-- Record extracts follows --

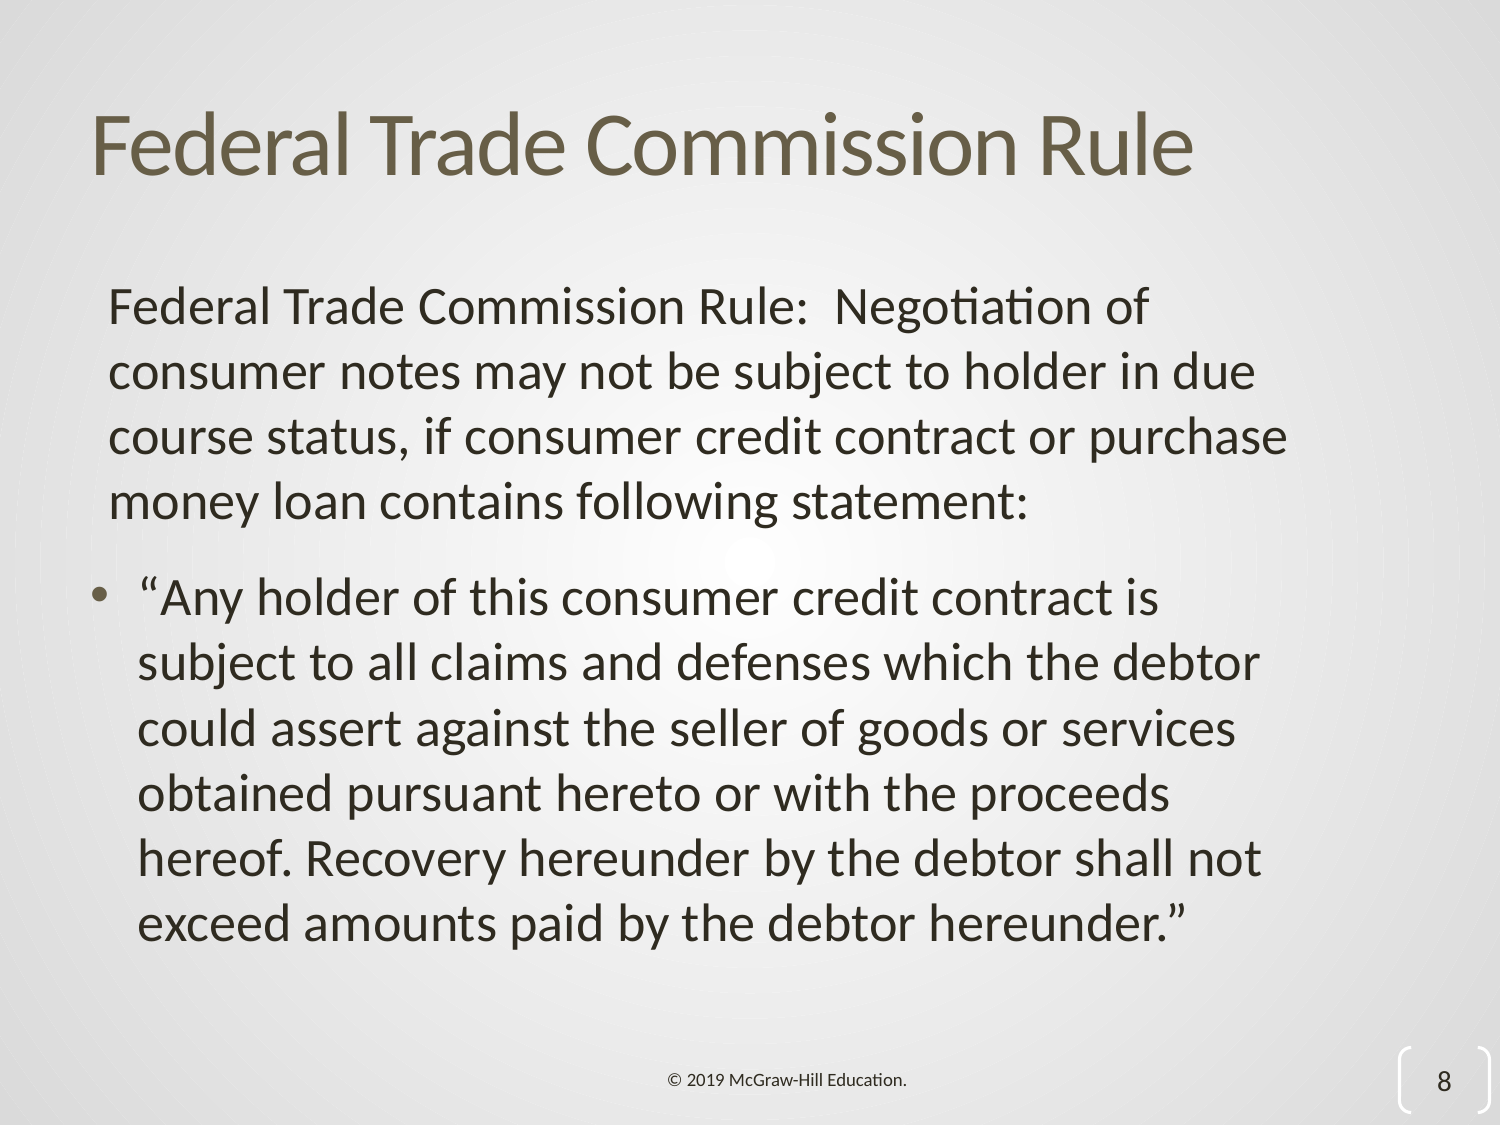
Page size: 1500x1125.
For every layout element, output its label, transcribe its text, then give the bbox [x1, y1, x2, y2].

slide_number 8 [1397, 1045, 1492, 1115]
list Federal Trade Commission Rule: Negotiation of consumer notes may not be subject to holder in due course status, if consumer credit contract or purchase money loan contains following statement: “Any holder of this consumer credit contract is subject to all claims and defenses which the debtor could assert against the seller of goods or services obtained pursuant hereto or with the proceeds hereof. Recovery hereunder by the debtor shall not exceed amounts paid by the debtor hereunder.” [75, 262, 1325, 1050]
title Federal Trade Commission Rule [75, 45, 1325, 233]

-- Record extracts concluded --

### [Task instructions]
Your answer is all of the records restated word for word, pictures excluded.

### [Task output]
Page size: 1500x1125.
For every layout element, output its label, transcribe its text, then give the bbox [x1, y1, x2, y2].

slide_number 8 [1397, 1045, 1492, 1115]
list Federal Trade Commission Rule: Negotiation of consumer notes may not be subject to holder in due course status, if consumer credit contract or purchase money loan contains following statement: “Any holder of this consumer credit contract is subject to all claims and defenses which the debtor could assert against the seller of goods or services obtained pursuant hereto or with the proceeds hereof. Recovery hereunder by the debtor shall not exceed amounts paid by the debtor hereunder.” [75, 262, 1325, 1050]
title Federal Trade Commission Rule [75, 45, 1325, 233]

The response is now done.